◆ **WHAT IS BEING ASKED**
Exact copies of the lines from the start of the records through the line with "Students’ experiences in" are what the answer must hold; pictures are not part of it.

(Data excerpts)
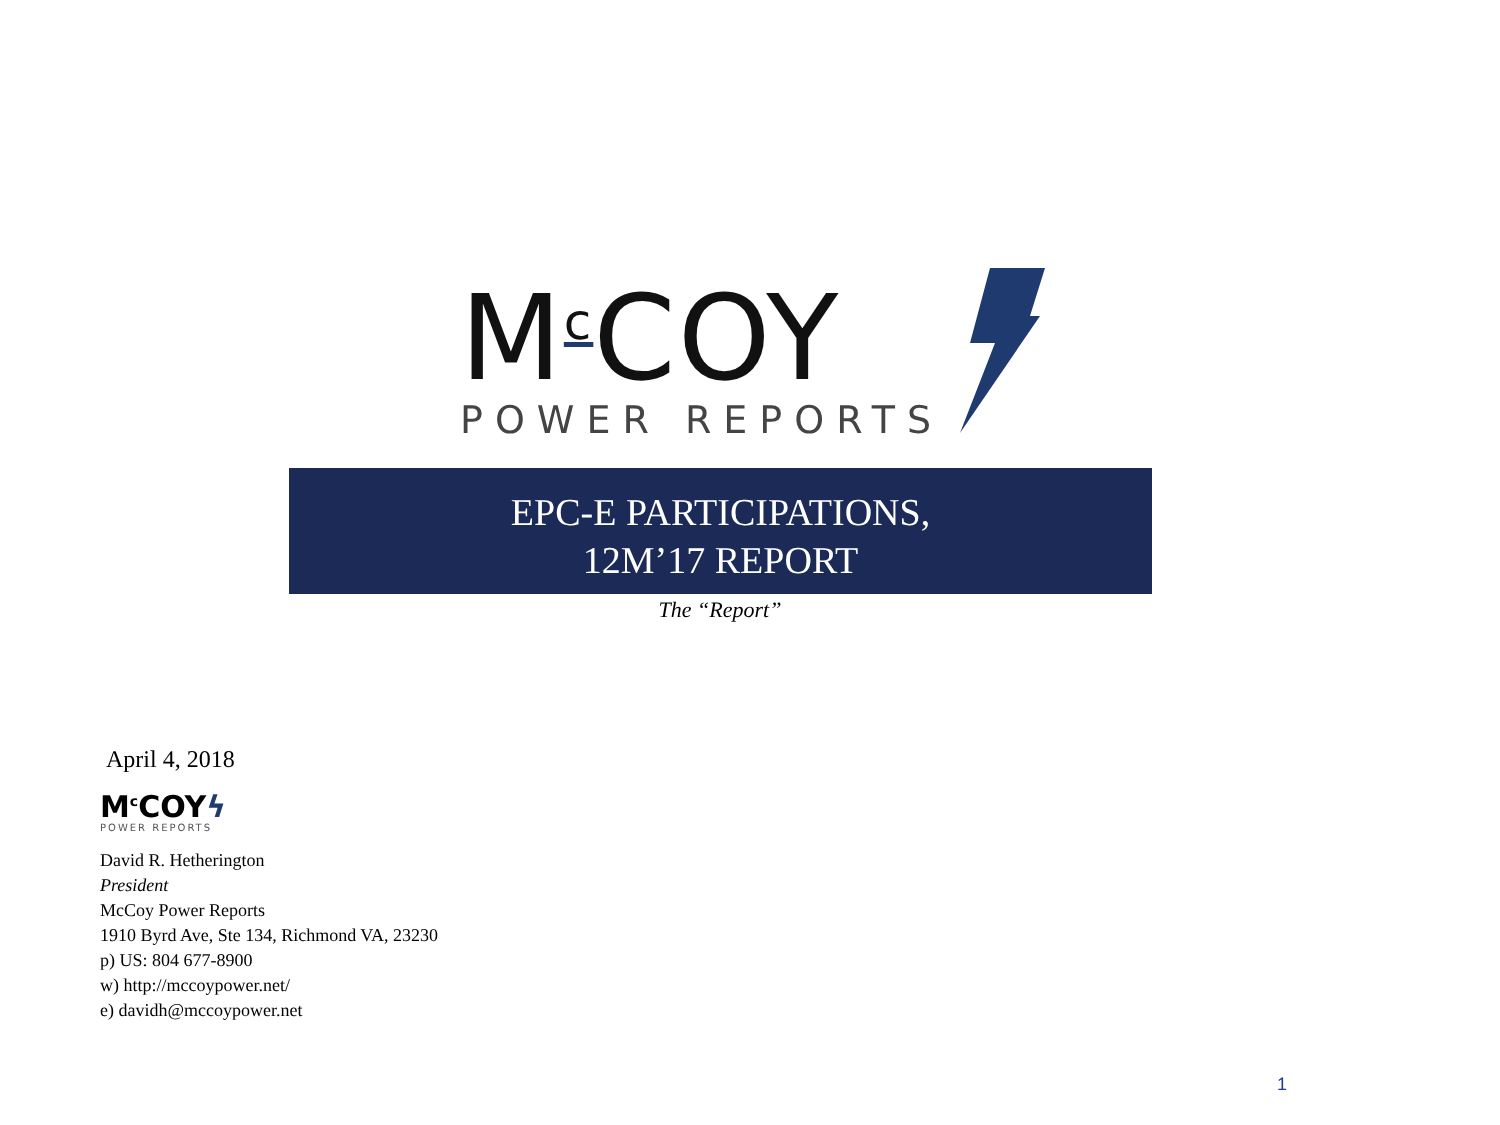M<sup>c</sup>COY
POWER REPORTS
EPC-E PARTICIPATIONS,
12M’17 REPORT
The “Report”
April 4, 2018
M<sup>c</sup>COYϟ
POWER REPORTS
David R. Hetherington
President
McCoy Power Reports
1910 Byrd Ave, Ste 134, Richmond VA, 23230
p) US: 804 677-8900
w) http://mccoypower.net/
e) davidh@mccoypower.net
1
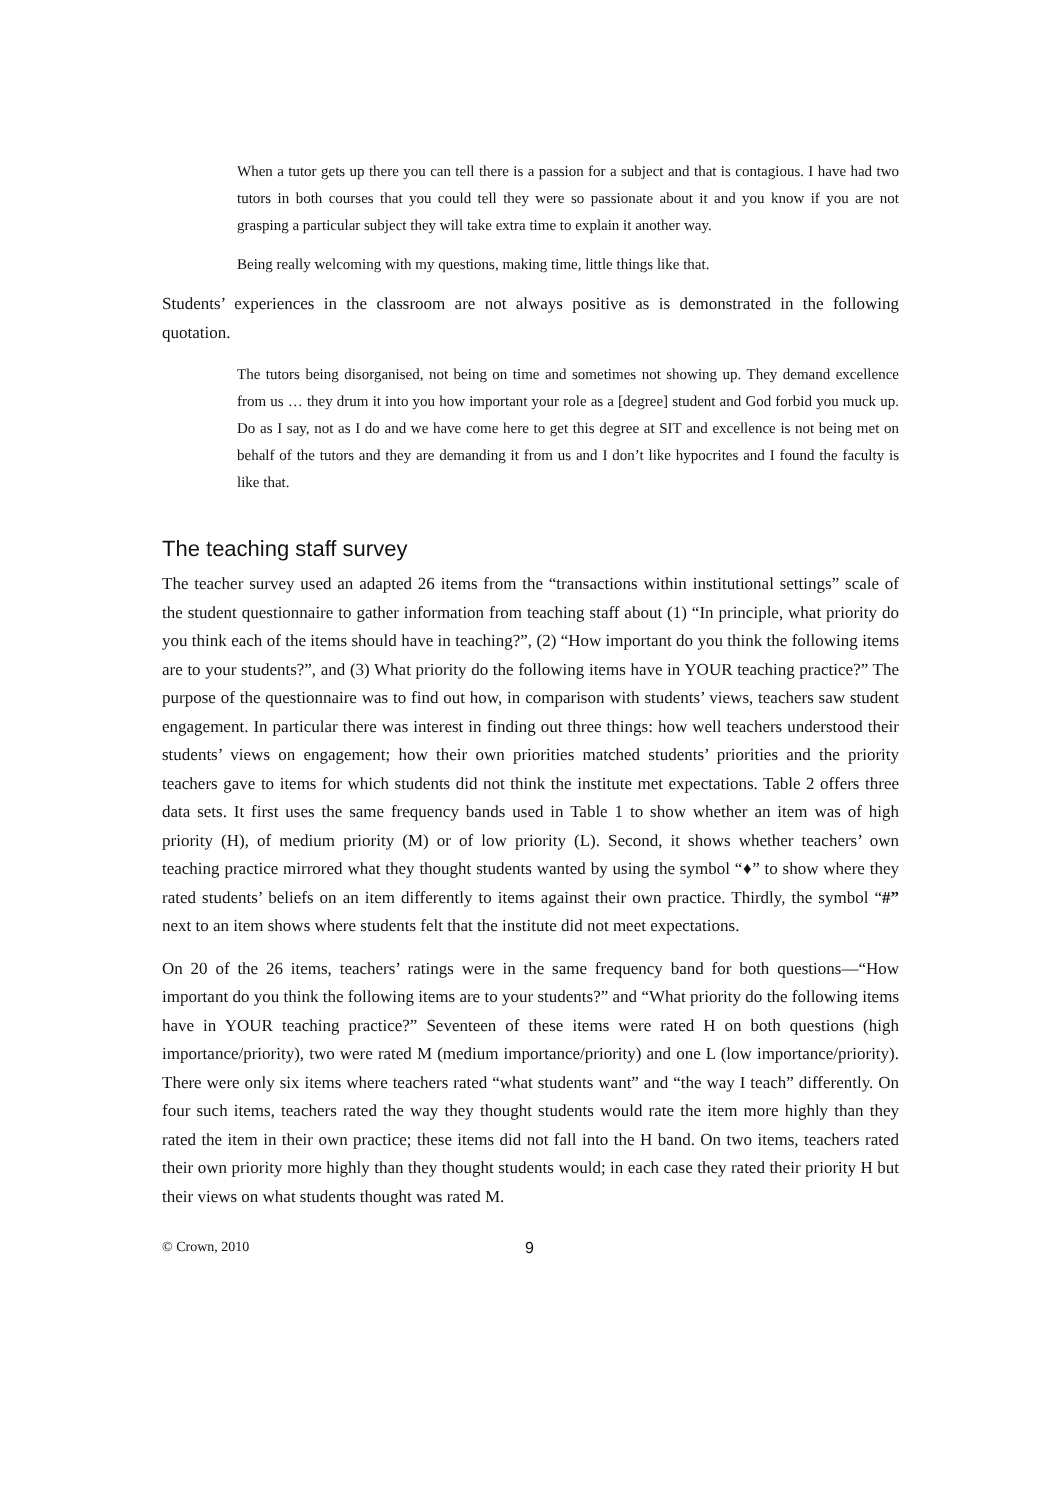When a tutor gets up there you can tell there is a passion for a subject and that is contagious. I have had two tutors in both courses that you could tell they were so passionate about it and you know if you are not grasping a particular subject they will take extra time to explain it another way.
Being really welcoming with my questions, making time, little things like that.
Students’ experiences in the classroom are not always positive as is demonstrated in the following quotation.
The tutors being disorganised, not being on time and sometimes not showing up. They demand excellence from us … they drum it into you how important your role as a [degree] student and God forbid you muck up. Do as I say, not as I do and we have come here to get this degree at SIT and excellence is not being met on behalf of the tutors and they are demanding it from us and I don’t like hypocrites and I found the faculty is like that.
The teaching staff survey
The teacher survey used an adapted 26 items from the “transactions within institutional settings” scale of the student questionnaire to gather information from teaching staff about (1) “In principle, what priority do you think each of the items should have in teaching?”, (2) “How important do you think the following items are to your students?”, and (3) What priority do the following items have in YOUR teaching practice?” The purpose of the questionnaire was to find out how, in comparison with students’ views, teachers saw student engagement. In particular there was interest in finding out three things: how well teachers understood their students’ views on engagement; how their own priorities matched students’ priorities and the priority teachers gave to items for which students did not think the institute met expectations. Table 2 offers three data sets. It first uses the same frequency bands used in Table 1 to show whether an item was of high priority (H), of medium priority (M) or of low priority (L). Second, it shows whether teachers’ own teaching practice mirrored what they thought students wanted by using the symbol “♦” to show where they rated students’ beliefs on an item differently to items against their own practice. Thirdly, the symbol “#” next to an item shows where students felt that the institute did not meet expectations.
On 20 of the 26 items, teachers’ ratings were in the same frequency band for both questions—“How important do you think the following items are to your students?” and “What priority do the following items have in YOUR teaching practice?” Seventeen of these items were rated H on both questions (high importance/priority), two were rated M (medium importance/priority) and one L (low importance/priority). There were only six items where teachers rated “what students want” and “the way I teach” differently. On four such items, teachers rated the way they thought students would rate the item more highly than they rated the item in their own practice; these items did not fall into the H band. On two items, teachers rated their own priority more highly than they thought students would; in each case they rated their priority H but their views on what students thought was rated M.
© Crown, 2010 9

◆ **RESPONSE FOR THIS EXERCISE**
M<sup>c</sup>COY
POWER REPORTS
EPC-E PARTICIPATIONS,
12M’17 REPORT
The “Report”
April 4, 2018
M<sup>c</sup>COYϟ
POWER REPORTS
David R. Hetherington
President
McCoy Power Reports
1910 Byrd Ave, Ste 134, Richmond VA, 23230
p) US: 804 677-8900
w) http://mccoypower.net/
e) davidh@mccoypower.net
1
When a tutor gets up there you can tell there is a passion for a subject and that is contagious. I have had two tutors in both courses that you could tell they were so passionate about it and you know if you are not grasping a particular subject they will take extra time to explain it another way.
Being really welcoming with my questions, making time, little things like that.
Students’ experiences in the classroom are not always positive as is demonstrated in the following quotation.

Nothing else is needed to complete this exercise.